▸ What you need to do: Select the lines of the records containing the word "brown" and list them.

▸ Input data:

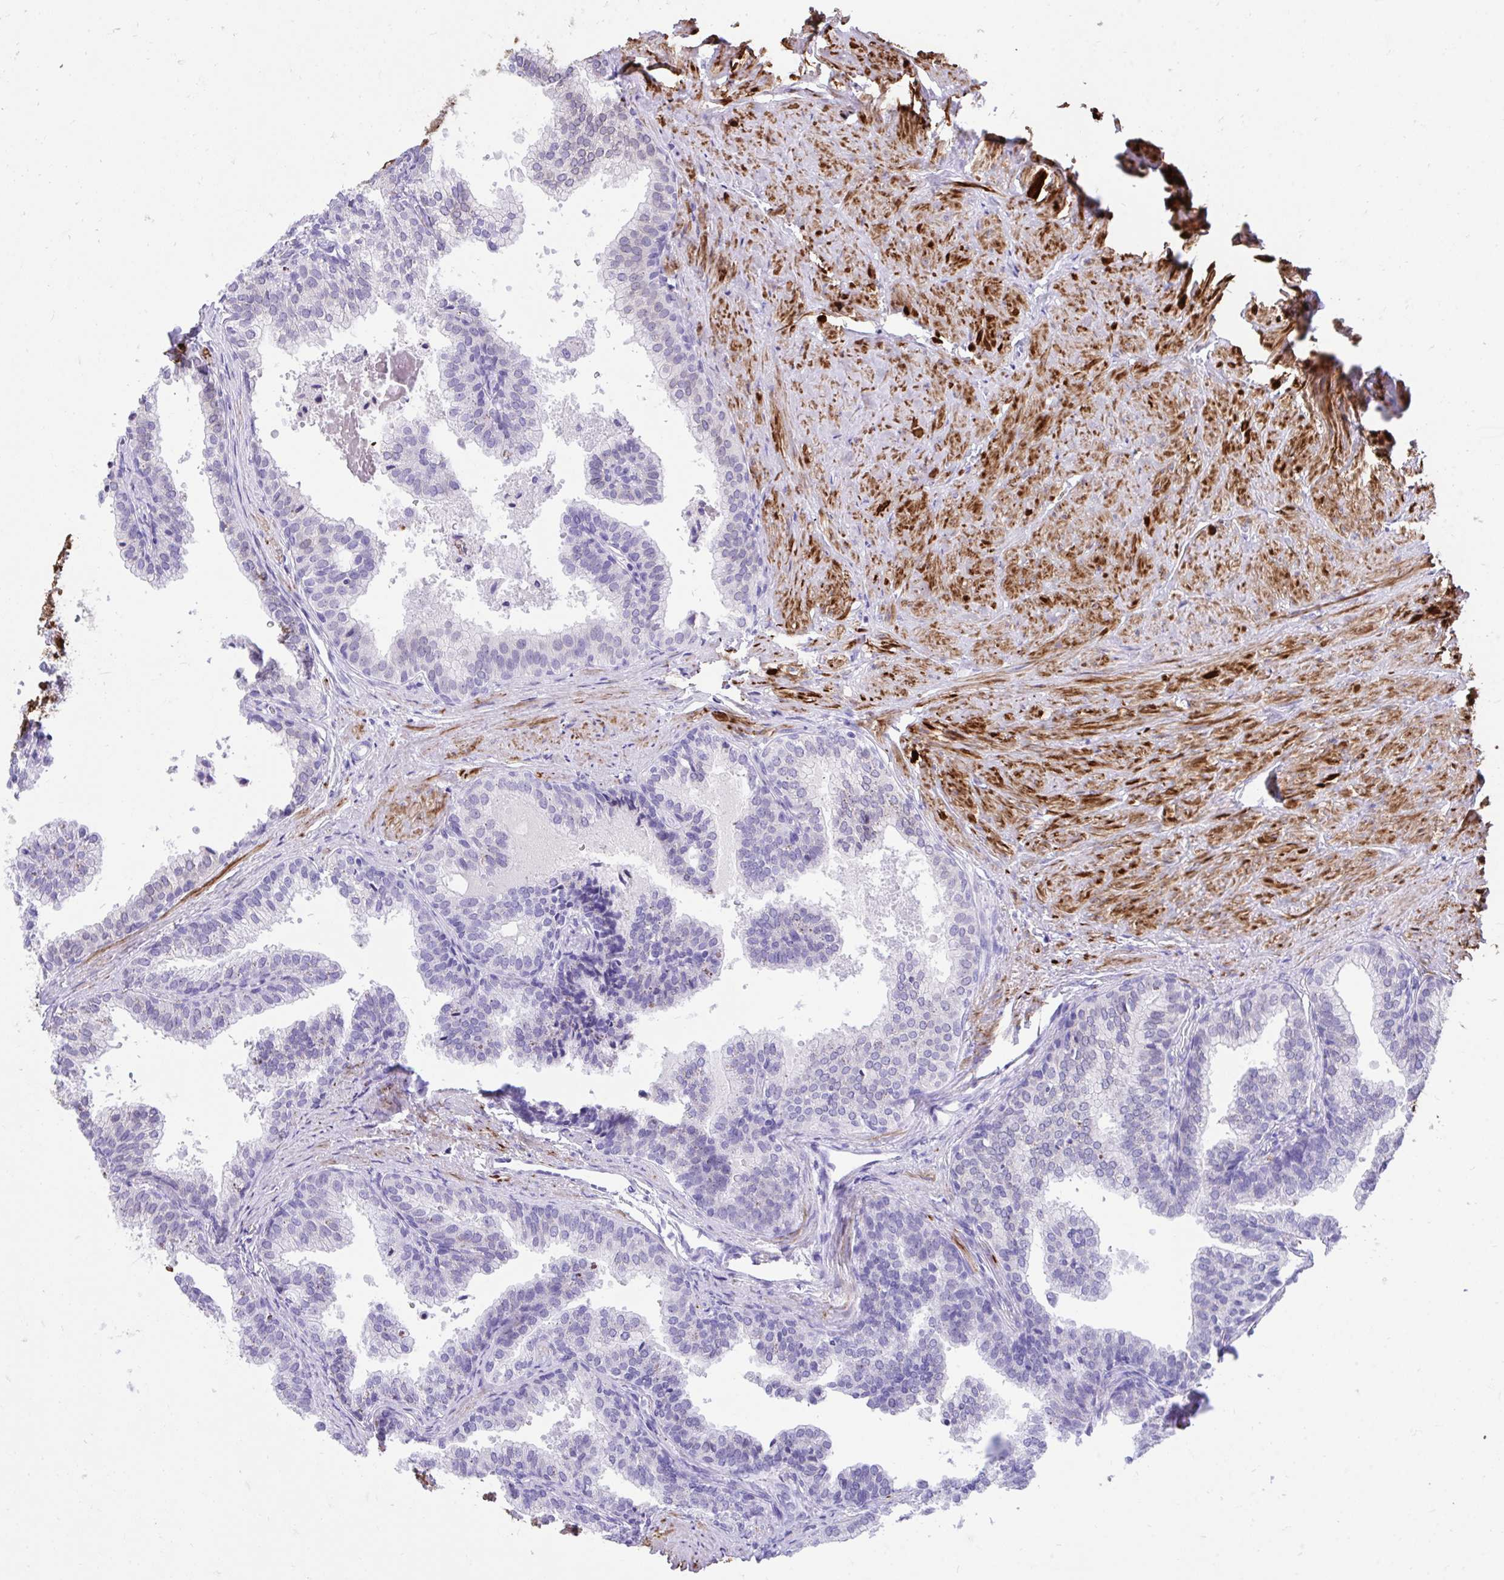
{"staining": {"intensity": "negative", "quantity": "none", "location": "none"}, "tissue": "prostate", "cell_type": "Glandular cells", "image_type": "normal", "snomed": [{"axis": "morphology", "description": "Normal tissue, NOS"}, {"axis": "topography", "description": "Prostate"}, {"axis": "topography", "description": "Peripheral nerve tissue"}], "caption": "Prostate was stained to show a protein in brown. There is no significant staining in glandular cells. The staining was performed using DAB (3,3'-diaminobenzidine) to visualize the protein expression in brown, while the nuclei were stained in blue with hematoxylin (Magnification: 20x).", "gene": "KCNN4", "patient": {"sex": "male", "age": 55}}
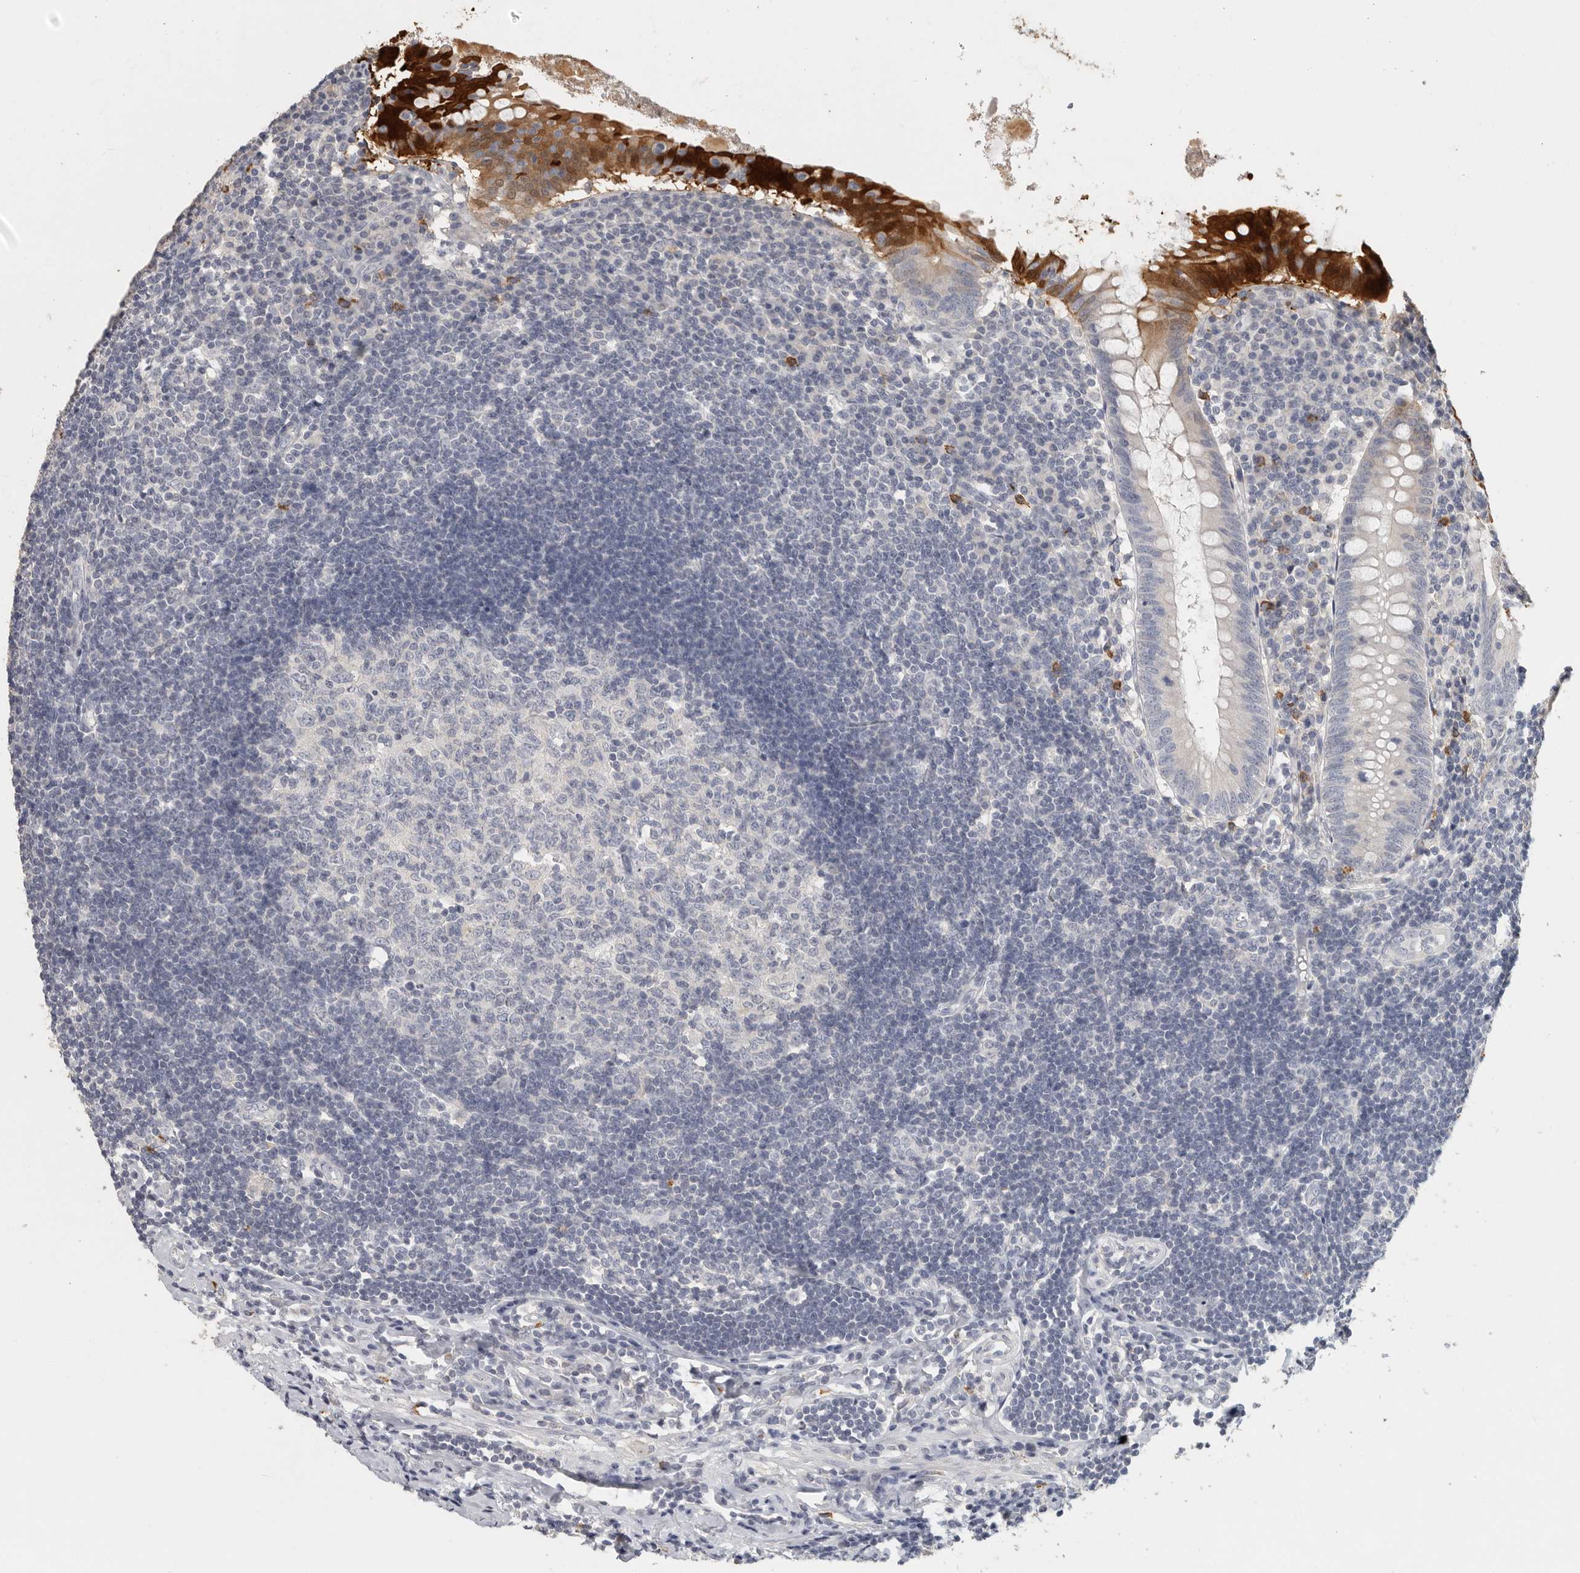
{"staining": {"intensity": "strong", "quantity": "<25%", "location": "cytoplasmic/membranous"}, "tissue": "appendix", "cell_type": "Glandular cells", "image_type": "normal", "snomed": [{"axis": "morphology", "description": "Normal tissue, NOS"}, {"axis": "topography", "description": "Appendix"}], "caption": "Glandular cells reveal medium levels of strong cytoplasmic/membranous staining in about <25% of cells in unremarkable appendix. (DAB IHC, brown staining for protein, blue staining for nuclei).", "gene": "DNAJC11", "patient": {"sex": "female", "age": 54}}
...
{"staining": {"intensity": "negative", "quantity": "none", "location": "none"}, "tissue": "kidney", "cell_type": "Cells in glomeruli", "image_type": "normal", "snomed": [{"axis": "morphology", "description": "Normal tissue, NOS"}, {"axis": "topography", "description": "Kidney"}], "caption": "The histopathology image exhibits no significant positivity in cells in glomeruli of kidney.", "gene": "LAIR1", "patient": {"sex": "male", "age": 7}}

▸ Response for this exercise:
{"staining": {"intensity": "negative", "quantity": "none", "location": "none"}, "tissue": "prostate", "cell_type": "Glandular cells", "image_type": "normal", "snomed": [{"axis": "morphology", "description": "Normal tissue, NOS"}, {"axis": "topography", "description": "Prostate"}, {"axis": "topography", "description": "Peripheral nerve tissue"}], "caption": "Prostate was stained to show a protein in brown. There is no significant staining in glandular cells. The staining was performed using DAB (3,3'-diaminobenzidine) to visualize the protein expression in brown, while the nuclei were stained in blue with hematoxylin (Magnification: 20x).", "gene": "KCNN4", "patient": {"sex": "male", "age": 55}}
{"staining": {"intensity": "strong", "quantity": "<25%", "location": "cytoplasmic/membranous"}, "tissue": "appendix", "cell_type": "Glandular cells", "image_type": "normal", "snomed": [{"axis": "morphology", "description": "Normal tissue, NOS"}, {"axis": "topography", "description": "Appendix"}], "caption": "Glandular cells reveal medium levels of strong cytoplasmic/membranous staining in about <25% of cells in unremarkable appendix. (DAB IHC, brown staining for protein, blue staining for nuclei).", "gene": "DNAJC11", "patient": {"sex": "female", "age": 54}}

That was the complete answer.